== Texte extrait ==
----------------------------------------
Le fioul a encore un avenir ?
Depuis peu, l’installation d’une chaudière au fioul neuve est devenue interdite en France. Ceux qui en avaient conclu la mort du fioul, entretenant au passage la confusion sur la prétendue obligation de changer d’installation, sont allés un peu vite. Que les 3,5 millions de Français équipés d’une chaudière au fioul se rassurent : il n’en est rien ! Par Alexandre Witkowski, Directeur Général Cuenod SAS.( La Tribune)
Non seulement la loi les autorise à utiliser et à faire réparer leur chaudière actuelle, mais le fioul s’apprête à vivre une seconde vie, grâce à la mise sur le marché d’un nouveau combustible : le biofioul. Composé à 30% d’Ester méthylique de colza (EMAG), celui-ci constitue non seulement une alternative aux énergies fossiles, mais s’avère aussi moins polluant que le bois. Issu des cultures de colza françaises il ouvre, en outre, une piste intéressante en matière de souveraineté énergétique.
----------------------------------------
== Documents fournis ==

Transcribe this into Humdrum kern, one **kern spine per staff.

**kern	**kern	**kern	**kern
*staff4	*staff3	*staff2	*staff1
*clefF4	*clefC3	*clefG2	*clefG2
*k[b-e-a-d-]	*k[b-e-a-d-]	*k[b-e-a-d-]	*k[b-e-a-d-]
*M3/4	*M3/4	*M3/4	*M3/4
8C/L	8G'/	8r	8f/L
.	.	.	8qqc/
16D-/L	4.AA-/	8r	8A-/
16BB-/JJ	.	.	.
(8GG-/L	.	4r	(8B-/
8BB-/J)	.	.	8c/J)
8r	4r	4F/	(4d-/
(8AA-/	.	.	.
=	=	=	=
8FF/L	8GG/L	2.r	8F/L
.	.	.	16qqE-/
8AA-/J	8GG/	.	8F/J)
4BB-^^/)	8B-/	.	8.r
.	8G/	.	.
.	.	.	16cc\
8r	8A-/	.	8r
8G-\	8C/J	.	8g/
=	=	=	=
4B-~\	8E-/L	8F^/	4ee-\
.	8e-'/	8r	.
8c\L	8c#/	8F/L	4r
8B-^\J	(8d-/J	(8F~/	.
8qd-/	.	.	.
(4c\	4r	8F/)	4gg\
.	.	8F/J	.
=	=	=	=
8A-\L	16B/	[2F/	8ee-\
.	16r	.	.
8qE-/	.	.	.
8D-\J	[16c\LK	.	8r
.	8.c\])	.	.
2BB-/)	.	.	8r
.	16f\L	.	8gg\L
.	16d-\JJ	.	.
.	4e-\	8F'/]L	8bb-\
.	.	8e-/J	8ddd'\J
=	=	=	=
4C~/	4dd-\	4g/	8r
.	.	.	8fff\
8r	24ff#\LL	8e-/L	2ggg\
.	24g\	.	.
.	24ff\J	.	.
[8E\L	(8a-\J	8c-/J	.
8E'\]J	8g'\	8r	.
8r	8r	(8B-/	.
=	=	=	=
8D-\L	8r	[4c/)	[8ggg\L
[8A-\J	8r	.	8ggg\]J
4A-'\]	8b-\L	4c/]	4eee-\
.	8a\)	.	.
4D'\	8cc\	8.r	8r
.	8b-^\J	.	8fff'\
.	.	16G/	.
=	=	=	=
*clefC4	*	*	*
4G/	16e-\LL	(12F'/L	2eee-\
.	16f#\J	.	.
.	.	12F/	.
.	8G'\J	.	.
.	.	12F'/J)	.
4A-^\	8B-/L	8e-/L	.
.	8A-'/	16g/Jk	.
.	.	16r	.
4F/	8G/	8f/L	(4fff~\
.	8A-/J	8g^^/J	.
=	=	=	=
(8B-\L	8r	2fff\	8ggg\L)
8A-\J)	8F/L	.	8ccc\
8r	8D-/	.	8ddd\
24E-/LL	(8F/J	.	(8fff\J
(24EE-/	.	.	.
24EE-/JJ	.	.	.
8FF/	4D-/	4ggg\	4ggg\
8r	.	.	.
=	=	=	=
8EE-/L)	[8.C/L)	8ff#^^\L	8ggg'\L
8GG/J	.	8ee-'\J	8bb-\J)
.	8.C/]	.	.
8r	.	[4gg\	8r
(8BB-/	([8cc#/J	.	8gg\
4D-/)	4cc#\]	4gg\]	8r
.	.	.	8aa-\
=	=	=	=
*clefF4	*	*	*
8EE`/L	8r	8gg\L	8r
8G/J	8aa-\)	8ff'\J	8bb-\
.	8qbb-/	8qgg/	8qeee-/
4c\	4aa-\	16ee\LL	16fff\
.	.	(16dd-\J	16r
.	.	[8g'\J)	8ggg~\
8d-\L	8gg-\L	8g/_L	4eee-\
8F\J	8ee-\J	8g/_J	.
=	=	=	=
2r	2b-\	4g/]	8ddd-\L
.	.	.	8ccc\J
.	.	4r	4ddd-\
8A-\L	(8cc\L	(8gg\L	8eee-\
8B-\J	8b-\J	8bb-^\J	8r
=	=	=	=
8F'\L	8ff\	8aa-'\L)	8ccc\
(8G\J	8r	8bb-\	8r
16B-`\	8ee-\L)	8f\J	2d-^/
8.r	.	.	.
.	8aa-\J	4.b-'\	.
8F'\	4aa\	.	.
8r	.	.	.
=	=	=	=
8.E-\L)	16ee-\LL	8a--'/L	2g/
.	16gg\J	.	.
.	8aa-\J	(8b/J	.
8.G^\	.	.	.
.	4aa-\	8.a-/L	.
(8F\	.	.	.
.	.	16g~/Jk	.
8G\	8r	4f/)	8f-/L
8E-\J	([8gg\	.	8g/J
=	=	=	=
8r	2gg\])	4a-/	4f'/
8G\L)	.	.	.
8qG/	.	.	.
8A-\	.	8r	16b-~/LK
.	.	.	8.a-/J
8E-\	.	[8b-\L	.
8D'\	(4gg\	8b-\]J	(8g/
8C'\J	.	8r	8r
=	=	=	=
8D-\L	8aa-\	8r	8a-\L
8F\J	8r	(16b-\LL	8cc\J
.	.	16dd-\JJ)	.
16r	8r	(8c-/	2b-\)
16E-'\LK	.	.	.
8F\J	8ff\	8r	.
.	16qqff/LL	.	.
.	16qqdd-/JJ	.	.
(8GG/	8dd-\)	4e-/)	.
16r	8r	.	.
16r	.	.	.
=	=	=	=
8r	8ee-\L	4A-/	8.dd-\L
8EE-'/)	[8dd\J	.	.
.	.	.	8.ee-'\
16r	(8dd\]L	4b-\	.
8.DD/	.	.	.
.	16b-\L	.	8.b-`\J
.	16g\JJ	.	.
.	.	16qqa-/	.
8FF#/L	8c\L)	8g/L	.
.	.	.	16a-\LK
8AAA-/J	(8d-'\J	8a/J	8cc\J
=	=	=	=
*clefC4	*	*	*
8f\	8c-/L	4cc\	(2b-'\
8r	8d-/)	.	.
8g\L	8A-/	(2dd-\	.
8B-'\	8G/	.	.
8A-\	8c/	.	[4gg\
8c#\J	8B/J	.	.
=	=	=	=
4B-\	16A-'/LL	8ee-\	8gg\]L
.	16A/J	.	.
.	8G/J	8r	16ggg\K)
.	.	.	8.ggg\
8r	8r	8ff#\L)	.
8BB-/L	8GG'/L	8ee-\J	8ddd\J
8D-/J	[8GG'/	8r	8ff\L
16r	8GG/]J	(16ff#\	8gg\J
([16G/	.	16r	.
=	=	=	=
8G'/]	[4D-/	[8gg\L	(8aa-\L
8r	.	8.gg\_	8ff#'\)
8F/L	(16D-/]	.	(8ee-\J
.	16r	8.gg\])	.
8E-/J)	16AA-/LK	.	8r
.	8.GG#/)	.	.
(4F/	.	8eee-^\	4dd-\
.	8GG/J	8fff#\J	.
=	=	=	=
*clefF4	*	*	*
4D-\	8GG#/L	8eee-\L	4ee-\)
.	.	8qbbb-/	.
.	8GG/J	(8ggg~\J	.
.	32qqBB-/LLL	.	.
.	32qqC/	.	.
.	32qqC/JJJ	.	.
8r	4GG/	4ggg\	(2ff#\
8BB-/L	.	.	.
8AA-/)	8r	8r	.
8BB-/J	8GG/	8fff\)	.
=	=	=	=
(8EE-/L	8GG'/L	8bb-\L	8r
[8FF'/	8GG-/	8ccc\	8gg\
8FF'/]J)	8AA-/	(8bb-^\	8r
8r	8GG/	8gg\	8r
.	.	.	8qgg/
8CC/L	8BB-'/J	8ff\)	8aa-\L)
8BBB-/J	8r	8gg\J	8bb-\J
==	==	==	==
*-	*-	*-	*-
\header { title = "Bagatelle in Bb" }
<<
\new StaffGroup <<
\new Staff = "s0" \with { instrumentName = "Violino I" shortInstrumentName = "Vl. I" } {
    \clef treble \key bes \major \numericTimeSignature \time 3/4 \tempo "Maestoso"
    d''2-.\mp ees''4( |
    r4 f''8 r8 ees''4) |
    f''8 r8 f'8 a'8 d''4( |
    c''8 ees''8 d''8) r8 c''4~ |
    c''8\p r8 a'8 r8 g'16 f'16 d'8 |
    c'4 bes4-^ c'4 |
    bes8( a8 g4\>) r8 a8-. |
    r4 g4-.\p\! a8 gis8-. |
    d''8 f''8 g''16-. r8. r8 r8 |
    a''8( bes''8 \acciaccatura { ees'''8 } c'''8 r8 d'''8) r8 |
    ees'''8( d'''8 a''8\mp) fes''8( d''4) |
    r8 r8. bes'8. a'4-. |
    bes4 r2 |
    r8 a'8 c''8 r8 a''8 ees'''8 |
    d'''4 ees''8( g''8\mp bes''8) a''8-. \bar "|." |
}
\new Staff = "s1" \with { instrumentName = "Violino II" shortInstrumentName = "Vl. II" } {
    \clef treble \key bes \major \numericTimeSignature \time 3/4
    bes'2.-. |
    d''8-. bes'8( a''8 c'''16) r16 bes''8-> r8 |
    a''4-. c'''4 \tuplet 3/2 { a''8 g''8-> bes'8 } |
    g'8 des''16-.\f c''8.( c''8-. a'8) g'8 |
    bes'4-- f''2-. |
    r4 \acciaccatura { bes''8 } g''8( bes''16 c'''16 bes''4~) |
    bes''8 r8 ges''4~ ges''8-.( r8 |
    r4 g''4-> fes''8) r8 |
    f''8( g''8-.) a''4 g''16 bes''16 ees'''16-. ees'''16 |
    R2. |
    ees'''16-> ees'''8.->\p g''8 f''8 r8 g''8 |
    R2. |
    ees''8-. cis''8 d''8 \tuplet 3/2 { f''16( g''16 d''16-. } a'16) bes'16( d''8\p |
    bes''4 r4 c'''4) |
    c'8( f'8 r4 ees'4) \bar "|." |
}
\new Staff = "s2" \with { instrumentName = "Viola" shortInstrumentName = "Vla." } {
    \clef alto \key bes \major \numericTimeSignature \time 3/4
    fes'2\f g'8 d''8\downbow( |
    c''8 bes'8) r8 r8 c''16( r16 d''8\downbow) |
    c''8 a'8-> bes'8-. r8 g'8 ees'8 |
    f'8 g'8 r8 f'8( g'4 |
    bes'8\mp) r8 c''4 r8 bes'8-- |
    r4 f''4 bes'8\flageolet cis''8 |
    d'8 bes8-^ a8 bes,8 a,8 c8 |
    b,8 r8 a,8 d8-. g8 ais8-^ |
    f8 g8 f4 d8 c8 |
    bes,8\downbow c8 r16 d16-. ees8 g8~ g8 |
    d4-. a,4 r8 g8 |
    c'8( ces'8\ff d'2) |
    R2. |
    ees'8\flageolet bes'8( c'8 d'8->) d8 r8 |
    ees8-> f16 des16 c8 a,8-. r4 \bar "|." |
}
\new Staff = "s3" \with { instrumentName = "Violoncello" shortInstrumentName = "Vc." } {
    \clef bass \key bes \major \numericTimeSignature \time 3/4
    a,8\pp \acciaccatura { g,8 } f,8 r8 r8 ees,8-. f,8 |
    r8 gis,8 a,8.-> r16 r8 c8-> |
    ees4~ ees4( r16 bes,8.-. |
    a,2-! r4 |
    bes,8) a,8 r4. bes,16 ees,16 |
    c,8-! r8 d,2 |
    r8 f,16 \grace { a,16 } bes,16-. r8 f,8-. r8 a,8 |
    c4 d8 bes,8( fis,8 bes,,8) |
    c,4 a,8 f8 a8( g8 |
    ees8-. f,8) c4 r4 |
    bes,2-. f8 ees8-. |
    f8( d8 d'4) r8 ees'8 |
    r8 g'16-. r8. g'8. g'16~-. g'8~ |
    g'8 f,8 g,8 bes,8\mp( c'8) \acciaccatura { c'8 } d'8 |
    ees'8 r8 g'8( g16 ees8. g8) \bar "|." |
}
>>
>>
----------------------------------------
== Énoncé A ==
Les affirmations suivantes s'accordent-elles avec le texte sur le fioul ? Pour chacune, répondez par oui ou par non et citez fidèlement les mots du texte qui tranchent.
(i) L'installation d'une chaudière au fioul neuve est désormais interdite en France.
(ii) La loi oblige les propriétaires à remplacer leur chaudière au fioul actuelle.
(iii) Le biofioul est composé à 50 % d'Ester méthylique de colza.
== Énoncé B ==
Relevez tous les avantages que le texte sur le fioul attribue au biofioul.
== Énoncé C ==
Recopiez le passage du texte sur le fioul qui commence aux mots « Non seulement la » et s'arrête après « de souveraineté énergétique. ».

== Réponse A ==
(i) Oui : « Depuis peu, l’installation d’une chaudière au fioul neuve est devenue interdite en France. »
(ii) Non : « Non seulement la loi les autorise à utiliser et à faire réparer leur chaudière actuelle »
(iii) Non : « Composé à 30% d’Ester méthylique de colza (EMAG) »

== Réponse B ==
- il constitue une alternative aux énergies fossiles ;
- il s’avère moins polluant que le bois ;
- il ouvre une piste intéressante en matière de souveraineté énergétique.

== Réponse C ==
Non seulement la loi les autorise à utiliser et à faire réparer leur chaudière actuelle, mais le fioul s’apprête à vivre une seconde vie, grâce à la mise sur le marché d’un nouveau combustible : le biofioul. Composé à 30% d’Ester méthylique de colza (EMAG), celui-ci constitue non seulement une alternative aux énergies fossiles, mais s’avère aussi moins polluant que le bois. Issu des cultures de colza françaises il ouvre, en outre, une piste intéressante en matière de souveraineté énergétique.